Üçüncü Hakikat Salih Amel…
Asr Suresi’nin bizlere öğrettiği üçüncü hakikat, salih amel bilincidir. Rabbimiz, bizi ebedi hüsrandan, imanımızla birlikte salih amellerimizin kurtaracağını bildirmiştir. Salih amel, imanın davranışlara yansımasıdır, eyleme dönüşmesidir. İmanın hayat bulmasıdır.
Bizi Rabbimizin rızasına ulaştıracak her bir söz ve eylem, salih ameldir. Nasıl ki ihlasla yoğrulmuş olan namazımız, orucumuz, zekâtımız, haccımız birer salih amelse her türlü imkânımızı insanlığın hizmetine sunmak da salih ameldir. Mazlumlara ve Filistinlilere , mağdurlara, kimsesizlere, yetimlere el uzatmak salih ameldir. Göremeyenin gözü, işitemeyenin kulağı, tutamayanın eli, yürüyemeyenin ayağı olmak salih ameldir. Huzurumuza, kardeşliğimize, değerlerimize sahip çıkmak salih ameldir. Kötülüğe engel olma ve iyiliği hâkim kılma gayreti salih ameldir. Hadis-i şerifte belirtildiği gibi , insanlara eziyet veren bir şeyi yoldan kaldırmak salih ameldir. Kısaca salih amel, uygun amel demektir. Bu uygunluk, amelin Allah’ın rızasına, insanın fıtratına ve toplumun maslahatına uygun olmasıdır.

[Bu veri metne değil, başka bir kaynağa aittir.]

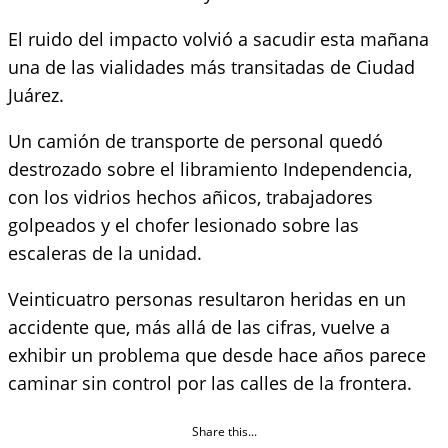
El ruido del impacto volvió a sacudir esta mañana
una de las vialidades más transitadas de Ciudad
Juárez.
Un camión de transporte de personal quedó
destrozado sobre el libramiento Independencia,
con los vidrios hechos añicos, trabajadores
golpeados y el chofer lesionado sobre las
escaleras de la unidad.
Veinticuatro personas resultaron heridas en un
accidente que, más allá de las cifras, vuelve a
exhibir un problema que desde hace años parece
caminar sin control por las calles de la frontera.
Share this...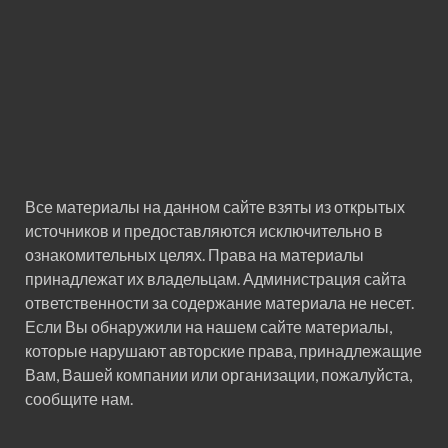
Все материалы на данном сайте взяты из открытых
источников и предоставляются исключительно в
ознакомительных целях. Права на материалы
принадлежат их владельцам. Администрация сайта
ответственности за содержание материала не несет.
Если Вы обнаружили на нашем сайте материалы,
которые нарушают авторские права, принадлежащие
Вам, Вашей компании или организации, пожалуйста,
сообщите нам.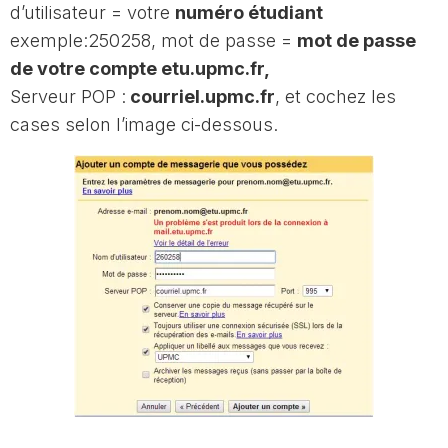
d’utilisateur = votre
numéro étudiant
exemple:250258, mot de passe =
mot de passe
de votre compte etu.upmc.fr,
Serveur POP :
courriel.upmc.fr
, et cochez les
cases selon l’image ci-dessous.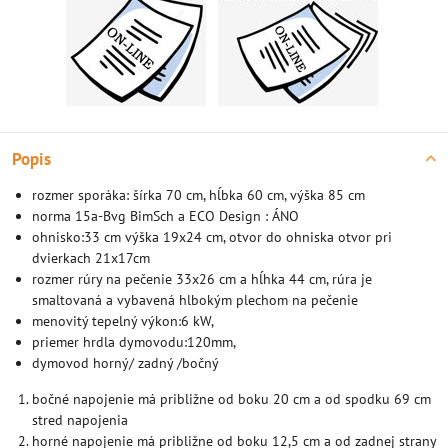
Popis
rozmer sporáka: šírka 70 cm, hĺbka 60 cm, výška 85 cm
norma 15a-Bvg BimSch a ECO Design : ÁNO
ohnisko:33 cm výška 19x24 cm, otvor do ohniska otvor pri
dvierkach 21x17cm
rozmer rúry na pečenie 33x26 cm a hĺhka 44 cm, rúra je
smaltovaná a vybavená hlbokým plechom na pečenie
menovitý tepelný výkon:6 kW,
priemer hrdla dymovodu:120mm,
dymovod horný/ zadný /bočný
bočné napojenie má približne od boku 20 cm a od spodku 69 cm
stred napojenia
horné napojenie má približne od boku 12,5 cm a od zadnej strany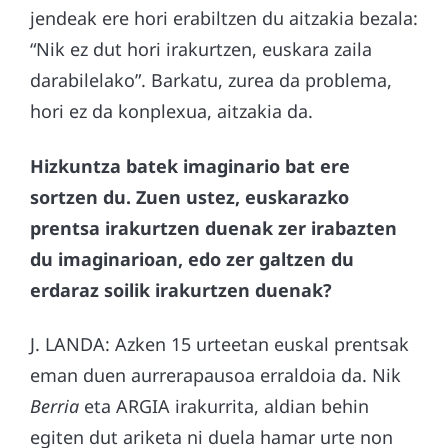
jendeak ere hori erabiltzen du aitzakia bezala:
“Nik ez dut hori irakurtzen, euskara zaila
darabilelako”. Barkatu, zurea da problema,
hori ez da konplexua, aitzakia da.
Hizkuntza batek imaginario bat ere
sortzen du. Zuen ustez, euskarazko
prentsa irakurtzen duenak zer irabazten
du imaginarioan, edo zer galtzen du
erdaraz soilik irakurtzen duenak?
J. LANDA: Azken 15 urteetan euskal prentsak
eman duen aurrerapausoa erraldoia da. Nik
Berria
eta ARGIA irakurrita, aldian behin
egiten dut ariketa ni duela hamar urte non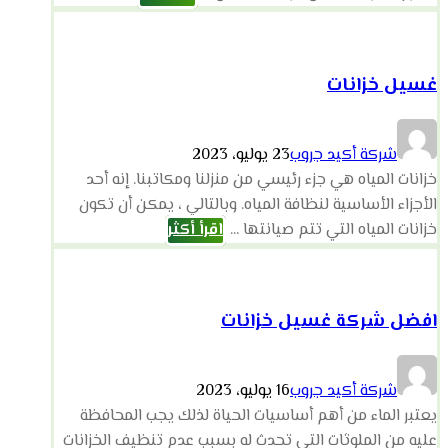
غسيل خزانات
شركة أكيد جروب
23 يوليو، 2023
خزانات المياه هي جزء رئيسي من منزلنا ومكاتبنا. إنه أحد
الأجزاء الأساسية لنظافة المياه. وبالتالي ، يمكن أن تكون
خزانات المياه التي تتم صيانتها ...
اقرأ أكثر
افضل شركة غسيل خزانات
شركة أكيد جروب
16 يوليو، 2023
يعتبر الماء من أهم أساسيات الحياة لذلك يجب المحافظة
عليه من الملوثات التي تحدث له بسبب عدم تنظيف الخزانات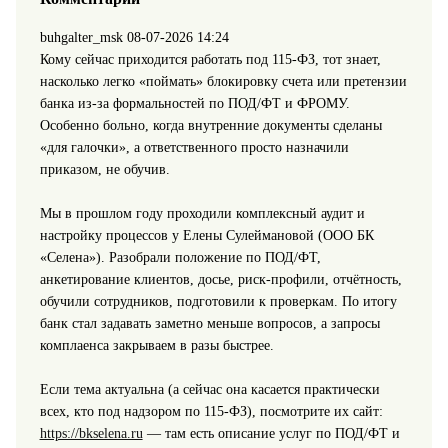
buhgalter_msk
08-07-2026 14:24
Кому сейчас приходится работать под 115‑ФЗ, тот знает,
насколько легко «поймать» блокировку счета или претензии
банка из‑за формальностей по ПОД/ФТ и ФРОМУ.
Особенно больно, когда внутренние документы сделаны
«для галочки», а ответственного просто назначили
приказом, не обучив.
Мы в прошлом году проходили комплексный аудит и
настройку процессов у Елены Сулеймановой (ООО БК
«Селена»). Разобрали положение по ПОД/ФТ,
анкетирование клиентов, досье, риск‑профили, отчётность,
обучили сотрудников, подготовили к проверкам. По итогу
банк стал задавать заметно меньше вопросов, а запросы
комплаенса закрываем в разы быстрее.
Если тема актуальна (а сейчас она касается практически
всех, кто под надзором по 115‑ФЗ), посмотрите их сайт:
https://bkselena.ru
— там есть описание услуг по ПОД/ФТ и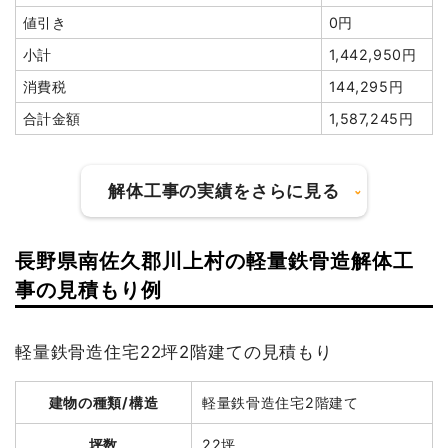
値引き
0円
小計
1,442,950円
消費税
144,295円
合計金額
1,587,245円
解体工事の実績をさらに見る
長野県南佐久郡川上村の軽量鉄骨造解体工
建物の種類/構造
木造住宅2階建て
事の見積もり例
坪数
35坪
軽量鉄骨造住宅22坪2階建ての見積もり
建物解体費用
132万3,795円
建物の種類/構造
軽量鉄骨造住宅2階建て
総額
192万5,000円
坪数
22坪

Dördüncü Hakikat Hakkı Savunmak…
Asr Suresi’nin öğrettiği ve bizi ebedi hüsrandan kurtaracak dördüncü hakikat, yani her daim hakkın yanında yer almaktır. Birbirimizi hak ve hakikate yönlendirmektir. Hem kendimizi hem de kardeşlerimizi batıl, yalan, hile, fitne ve fesadın karanlıklarından korumaktır. Rabbimizle, çevremizle, kâinatla ilişkilerimizde ne pahasına olursa olsun doğruluk ve istikametten ayrılmamaktır.
Bu dört unsurdan hakkı tavsiye etmek de bir cemiyetin huzur ve barışının olmazsa olmaz şartıdır. Hakkı tavsiye eden fertlerden meydana gelen bir toplum elbette huzurlu olur. Hakkın hatırını âli tutan bir toplumda haksızlığa yer yoktur. Sabır unsuru ise, hakkın ayrılmaz arkadaşıdır. Çünkü hakkın fert ve toplum planında devam etmesi sabra bağlıdır, haksızlıktan uzak durmak da ayrı bir sabırdır.
Sonuç olarak, hakiki mümin hakka abid olan, hakka taraftar olan, hakkın hatırını âli tutan, haksızlıktan uzak duran, hakkı tutup kaldıran kimsedir.